When Wellingtonian Sigurd Magnusson read a friend’s blog about owning a Nissan Leaf, he realised he didn’t have to wait for EVs to become mainstream to own one himself. Now he’s got one, he can’t believe how much he enjoys driving it.
“It’s really quiet, it doesn’t shake, it accelerates faster, and when you’re going downhill there a definite satisfaction knowing you are charging the battery! I assumed that the Leaf wouldn’t handle as well as a petrol car, but I was impressed – it’s actually better.”
When he first got the Leaf, Siggy charged it every day at home, and tried once a week to charge it somewhere else. With Wellington’s growing EV infrastructure, that’s got easier. Also easier to cope with was his ‘range anxiety’, because the car tells him exactly how much battery life is left. Anxiety has shifted to practicality – he just needs to keep in mind where the closest charging point is if he’s doing a lot of driving.
“If I do have a long day driving, it’s often because people want to have a test drive,” Siggy smiles. “And Wellington hills are great for the downhill charging – over the Rimutaka summit my battery gained 10%, which was pretty cool.”
Siggy’s whole family has caught the EV bug. His kids love it, and complain if they have to go in the family’s petrol car. They are really aware of pollution, and much prefer to travel in the EV. Other people are astonished that EVs really are a ‘thing’, something they can go to a dealer and buy.

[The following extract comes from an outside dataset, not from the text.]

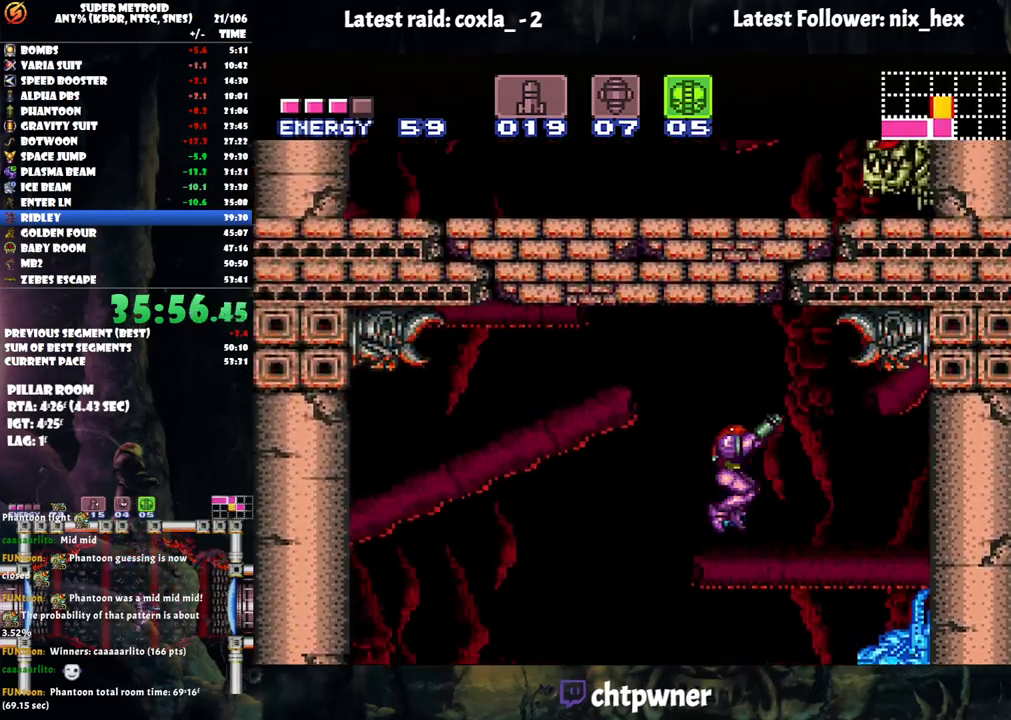
{"buttons": ["A", "DPAD_RIGHT"], "events": [[67, "DPAD_RIGHT", "up"], [100, "DPAD_RIGHT", "down"], [150, "DPAD_UP", "up"]]}
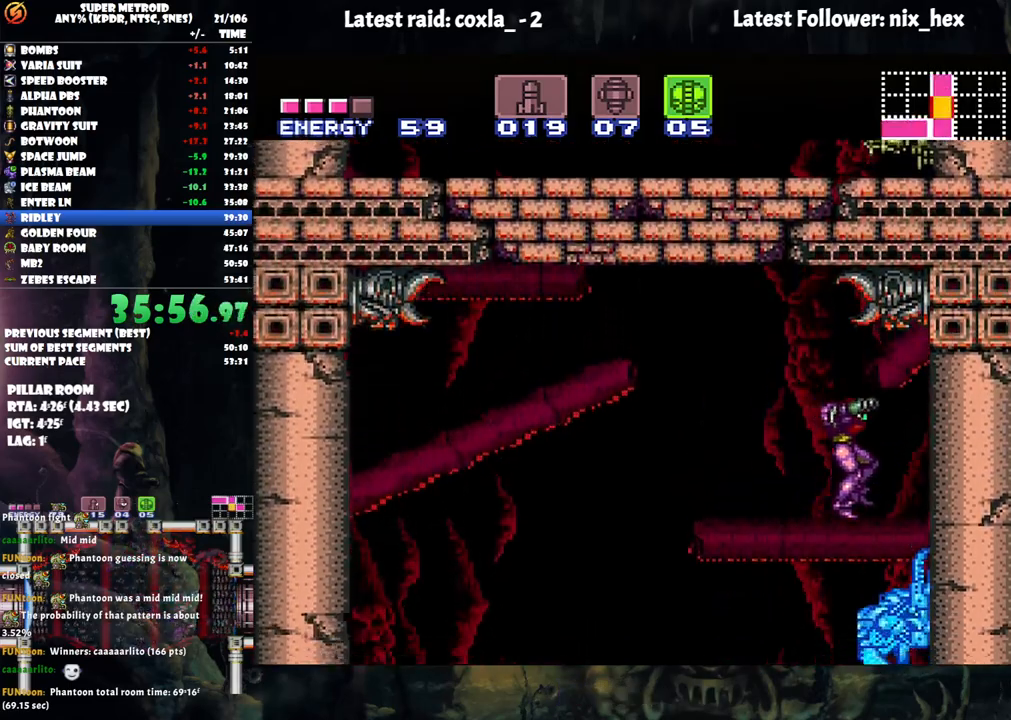
{"buttons": [], "events": [[50, "A", "up"], [100, "DPAD_RIGHT", "up"], [133, "DPAD_DOWN", "down"], [283, "DPAD_DOWN", "up"], [333, "DPAD_DOWN", "down"], [467, "DPAD_DOWN", "up"]]}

For Siggy, there are a whole lot of reasons to champion an EV as the way of the future. Most important is the environment, and the ethics of actually making a difference if you can.
‘It’s too easy to wait until the Government addresses climate change. There are actions we all can take, like getting out our wallets in support of the work Nissan has done. I bike quite a lot, and if more cars were electric it would be a lot quieter along the motorway, and the air I breath when I cycle would be a lot cleaner.”